Smartphones Are Changing the Way We Record History

Back before there were smartphones, people thought broadcast and written journalism reported on the only things happening in the world. Nowadays, most people get their news from other individuals as opposed to corporations.

When Apple released the first iPhone in 2007, the world completely shifted away from traditional means of work, play, communication, and newsgathering. All of this stemmed from the inclusion of a camera onto the communication device itself. 

We are now capable of capturing our daily lives at an instant without even having to think about it really. Having a camera in your pocket has begun to feel just as natural as having pockets themselves.
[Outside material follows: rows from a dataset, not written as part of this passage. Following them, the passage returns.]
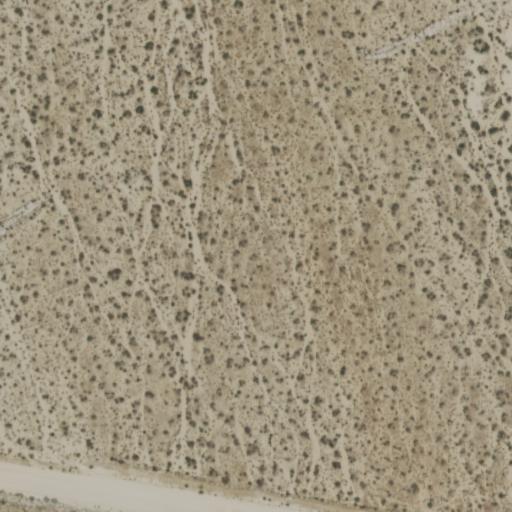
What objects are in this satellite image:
road: (109, 491)
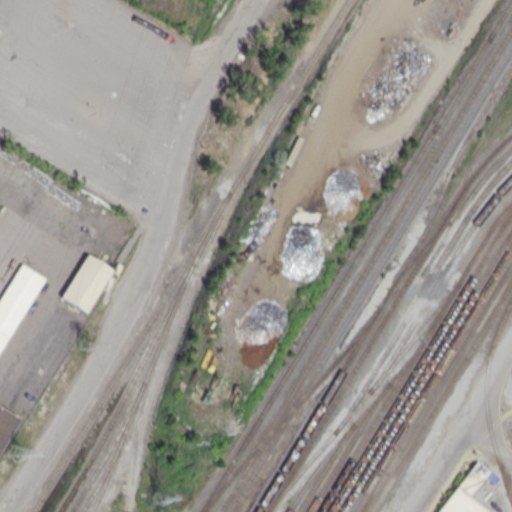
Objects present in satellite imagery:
road: (91, 37)
railway: (483, 143)
railway: (461, 147)
railway: (416, 184)
railway: (450, 188)
railway: (420, 196)
railway: (450, 210)
road: (23, 234)
railway: (191, 256)
railway: (355, 256)
road: (141, 260)
railway: (437, 280)
building: (84, 283)
road: (51, 286)
railway: (419, 292)
railway: (387, 295)
building: (15, 299)
power tower: (82, 343)
railway: (156, 350)
railway: (393, 361)
railway: (419, 361)
railway: (354, 367)
railway: (426, 370)
railway: (431, 377)
railway: (436, 386)
railway: (127, 389)
railway: (392, 390)
railway: (442, 394)
railway: (486, 397)
railway: (292, 407)
railway: (320, 407)
railway: (356, 419)
building: (6, 423)
building: (5, 424)
railway: (271, 427)
railway: (310, 428)
railway: (280, 429)
power tower: (17, 446)
railway: (347, 446)
railway: (110, 448)
railway: (324, 467)
railway: (104, 474)
building: (463, 491)
railway: (511, 493)
power tower: (155, 498)
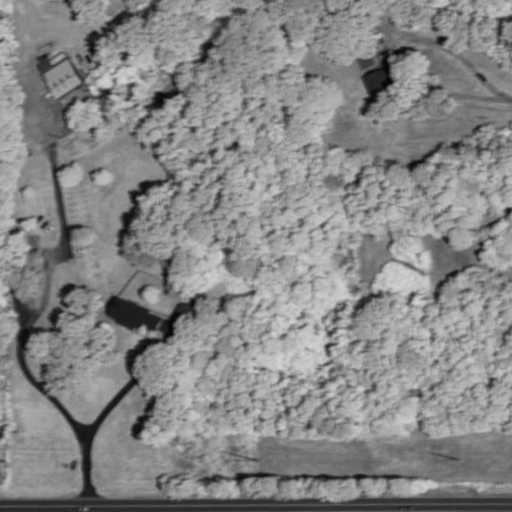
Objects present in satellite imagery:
road: (471, 68)
building: (63, 75)
building: (383, 78)
building: (186, 309)
road: (33, 310)
road: (135, 378)
power tower: (460, 457)
power tower: (4, 459)
power tower: (257, 460)
road: (256, 506)
road: (321, 509)
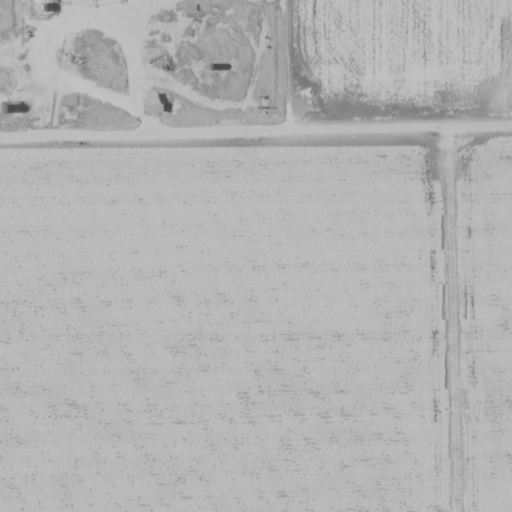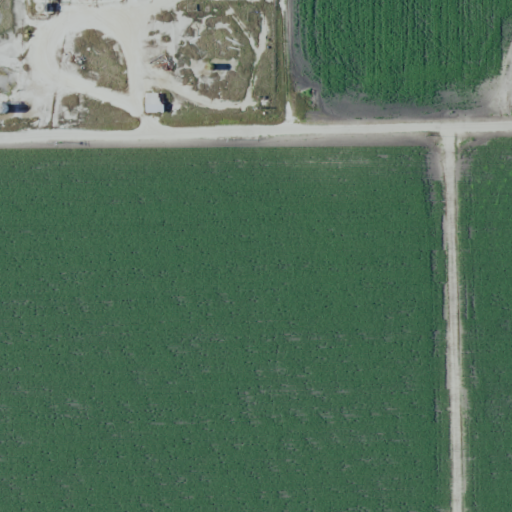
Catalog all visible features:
building: (41, 6)
building: (208, 65)
building: (207, 82)
building: (153, 101)
building: (154, 102)
building: (2, 107)
road: (256, 135)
However, most people do not talk about the significant shift that happened when individuals became capable of shooting their own news and distributing it online. 

 

Major news corporations, the FBI, and even the President of the United States of America have all gone out of their way to discredit footage that has been primarily distributed via social media. These firsthand accounts have been heavily criticized, not by the public, but by the individuals that filter the news for public consumption. 
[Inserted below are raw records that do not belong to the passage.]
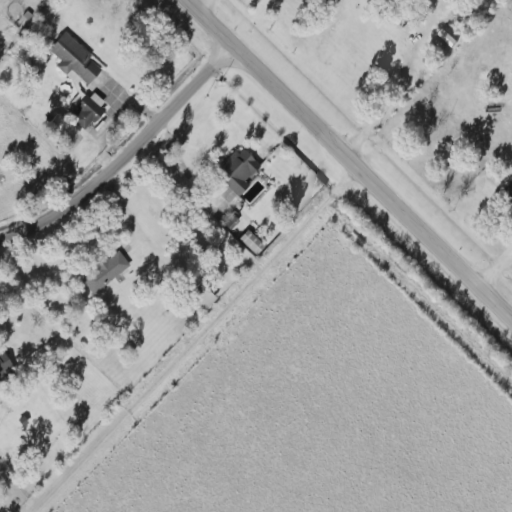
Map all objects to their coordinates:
building: (70, 59)
building: (74, 97)
building: (86, 109)
building: (60, 129)
road: (124, 154)
road: (349, 156)
road: (180, 167)
building: (233, 170)
building: (510, 182)
building: (224, 210)
building: (102, 271)
building: (198, 298)
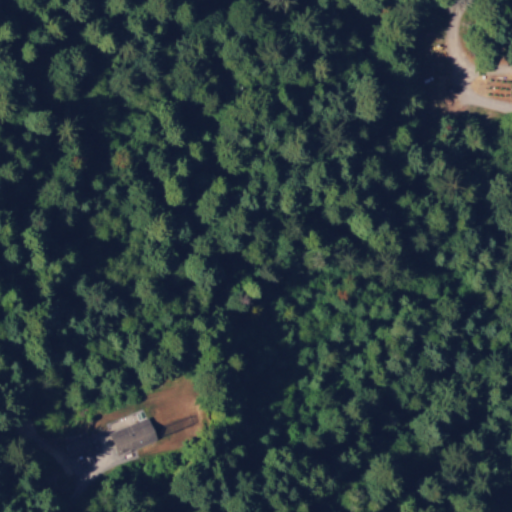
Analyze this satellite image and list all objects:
road: (506, 126)
building: (133, 435)
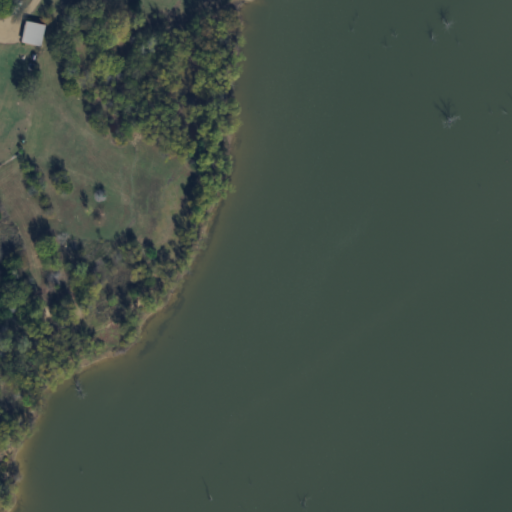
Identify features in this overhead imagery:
road: (19, 8)
parking lot: (6, 23)
building: (28, 27)
building: (35, 33)
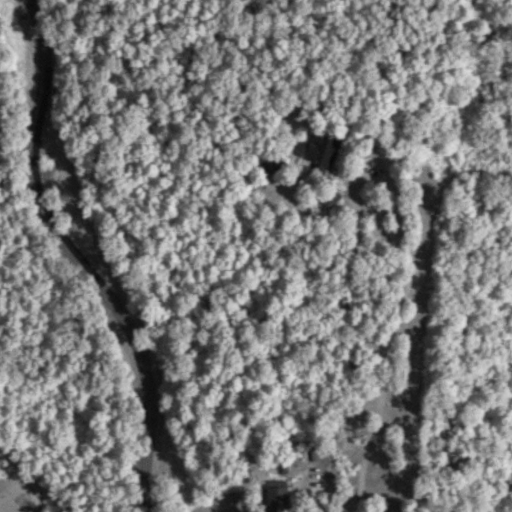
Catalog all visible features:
building: (320, 151)
building: (268, 164)
road: (103, 255)
road: (394, 309)
building: (274, 497)
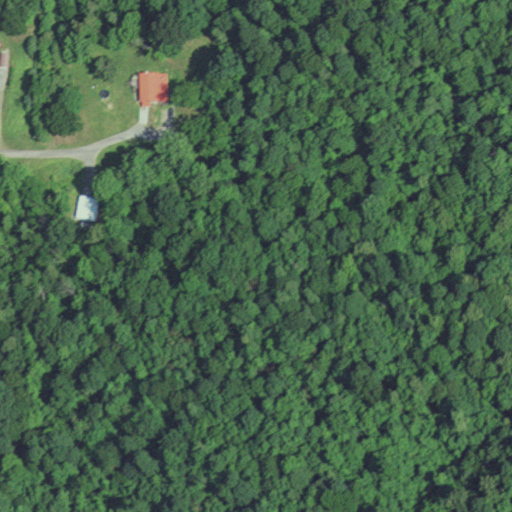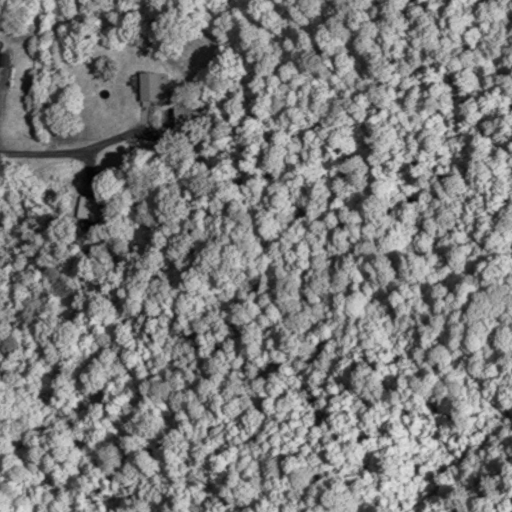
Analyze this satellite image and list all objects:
building: (153, 90)
road: (20, 155)
building: (87, 208)
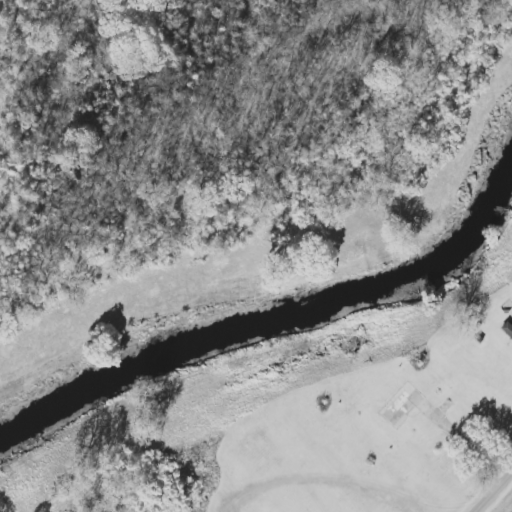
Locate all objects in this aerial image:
building: (510, 328)
road: (499, 498)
For instance, the Arab Spring was the first important instance of "citizen journalism" that captured the reality of what was going on, as opposed to a rating-focused corporate perspective that is edited to appease lobbyists. 
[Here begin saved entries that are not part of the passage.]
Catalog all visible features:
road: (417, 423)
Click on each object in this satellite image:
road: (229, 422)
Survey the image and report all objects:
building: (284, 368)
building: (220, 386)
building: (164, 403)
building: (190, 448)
The 2010 protests in Tunisia and the 2011 protests in Egypt were reported from a perspective that agreed with the powers that be and televised as such. However, citizens that took videos of the actual happenings in these protests starkly contrasted the narrative that the news attempted to paint. 

The same is happening with the George Floyd protests, and news companies are desperately trying to play catch-up as more and more involved individuals lose faith in corporate media as a factual institution. 

There is no such thing as professional journalism now. Journalists report on footage that has been collected from bystanders, not specialized camera crews. Citizen journalism has captured more good and evil and brought more justice to the world than traditional media ever has. 

We are at the forefront of an information revolution, and you are the one who will broadcast it, whether you even know it or not.